Tutti corrono, tutti hanno una fretta indiavolata (e non usiamo questo aggettivo in modo casuale), nessuno mai trova il tempo di fermarsi ad ammirare, ascoltare, vedere, pensare, parlare, con gli altri e con se stesso.
Una persona che finisca travolta in autostrada, magari dopo essere scesa per un guasto, verrà schiacciata dalle ruote non di un automezzo soltanto, ma di almeno dieci; è successo, tempo fa, ad una intera famigliola, bambini compresi. Nessuno li ha visti in tempo; e, quel che è ancora più orribile, nessuno ha pensato di fermarsi per prestare soccorso. Il richiamo delle ferie al mare era troppo forte; e poi perché fermarsi, sicuramente ci avrebbe pensato qualcun altro.
Questa è la fretta fisica.
Poi c'è la fretta spirituale, la smania di fare tante cose, che ci porta a trascurare i sentimenti più sacri: l'amicizia, la solidarietà, la gratitudine per il bene ricevuto. Sì, lo sappiamo che il nostro amico X ha subito una perdita gravissima; ma chi ha il tempo di scrivergli una lettera, fargli almeno una telefonata? Ci sono tante cose da fare… Però lo abbiamo pensato, eh, poverino; eccome se lo abbiamo pensato, ci ha fatto una tale pena!

RECORD FORNITI
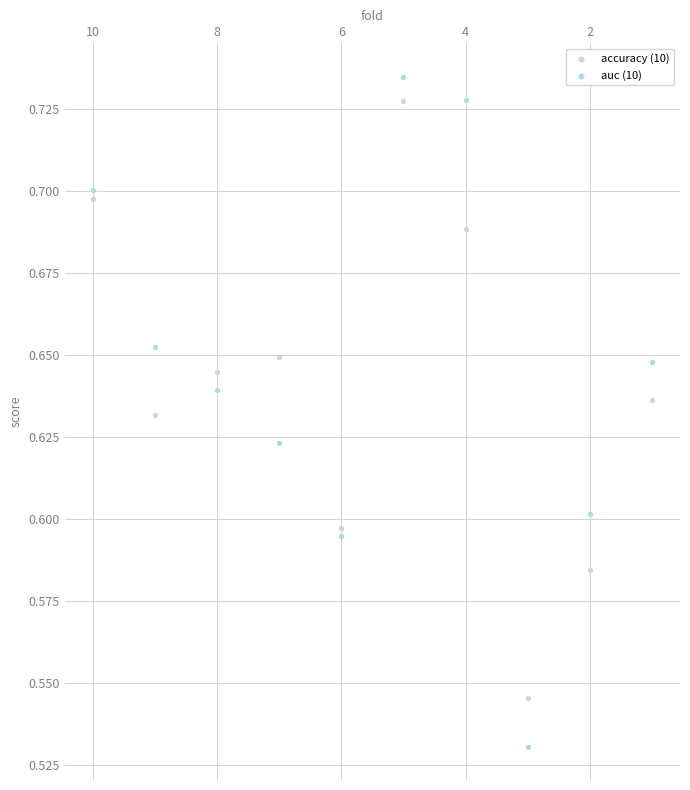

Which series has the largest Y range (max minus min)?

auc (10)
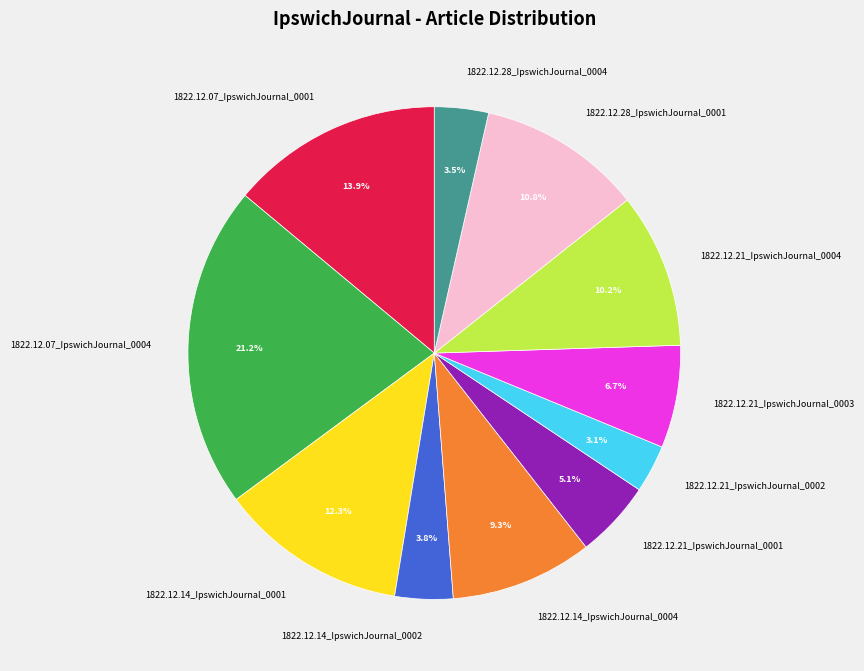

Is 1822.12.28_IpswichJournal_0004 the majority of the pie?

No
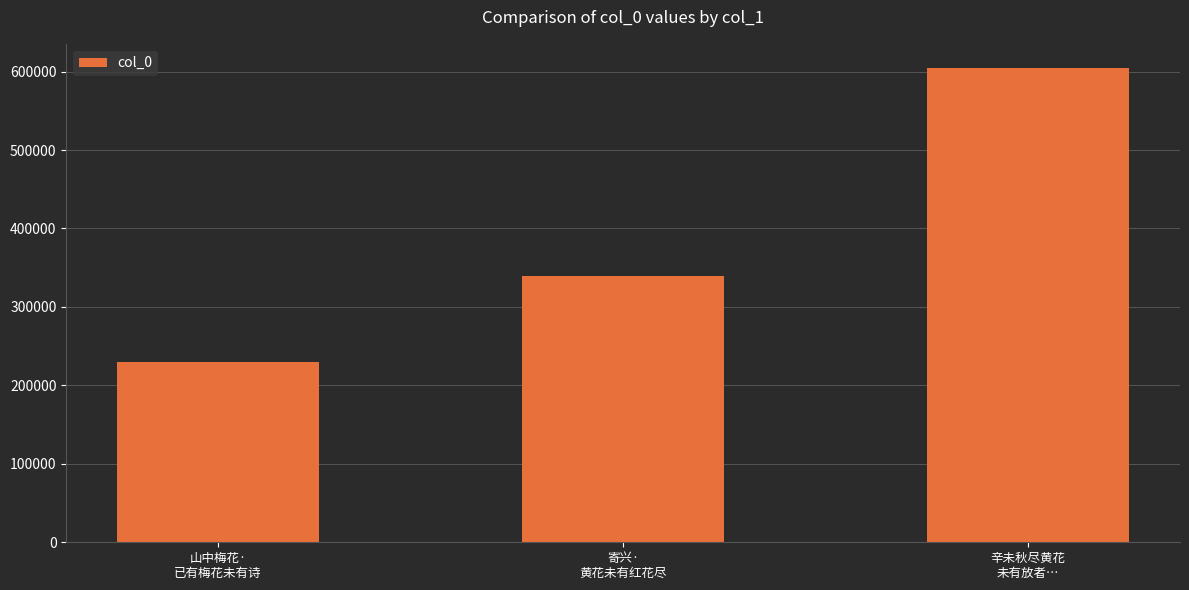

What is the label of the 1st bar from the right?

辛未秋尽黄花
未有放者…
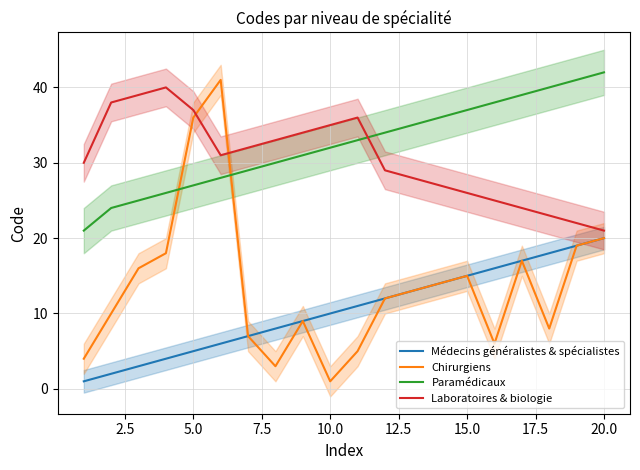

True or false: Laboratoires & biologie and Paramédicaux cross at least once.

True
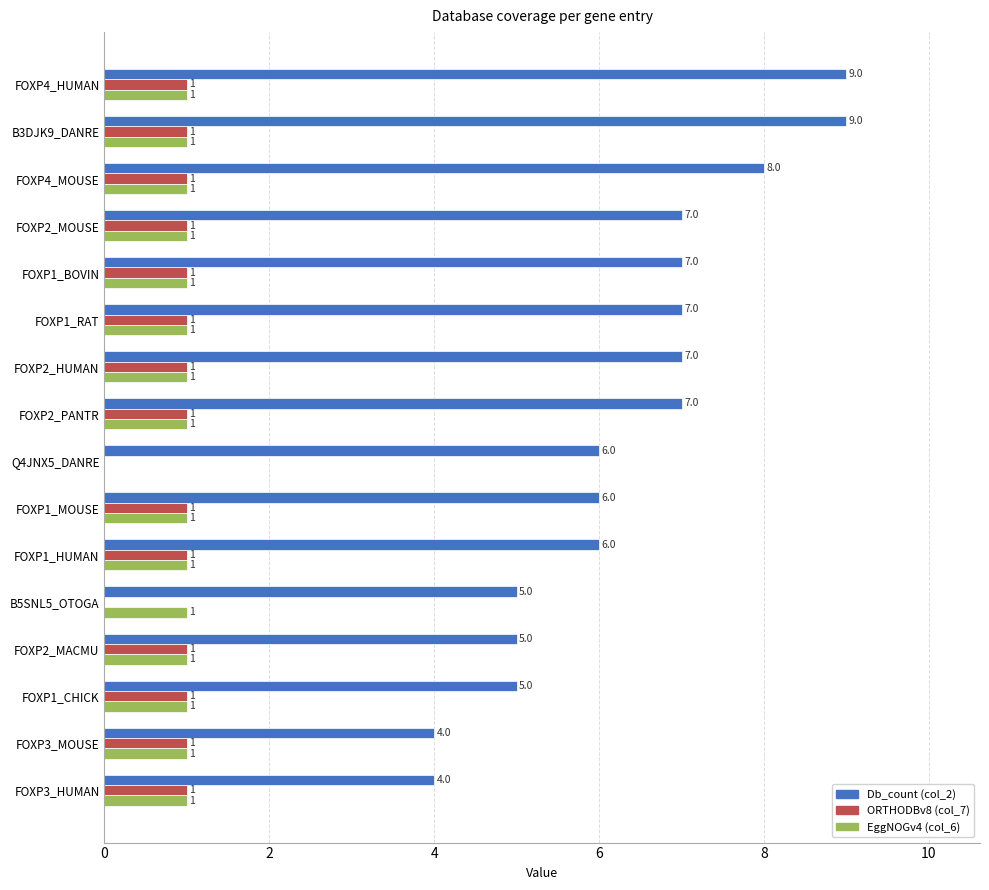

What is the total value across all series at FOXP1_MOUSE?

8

ATTIVITÀ
A. Secondo il testo sulla fretta, quali sentimenti trascura la fretta spirituale?
B. Continui il testo sulla fretta, riprendendo dopo la sua ultima frase.
I record non hanno alcun legame con il testo sulla fretta.

ESERCIZI SVOLTI
A. L'amicizia, la solidarietà e la gratitudine per il bene ricevuto.

B.
Sembra incredibile, ma questo tipo di fretta, che nasce da un egoismo e da un utilitarismo quasi inumani, si lega indissolubilmente al nostro eterno bisogno di autoaffermazione, per cui ci sembra normale che il mondo si fermi ai primi sintomi di un nostro mal di pancia, mentre può andare avanti benissimo anche sopra il cadavere delle persone che più ci sono intime.
Un esempio eloquente di questo egoismo inumano e che si potrebbe giudicare quasi inverosimile, se non fosse assai più diffuso di quel che non si creda, è dato da quella brutta persona che fu Karl Marx, in occasione della morte della compagna del suo migliore amico, nonché instancabile benefattore: Friedrich Engels.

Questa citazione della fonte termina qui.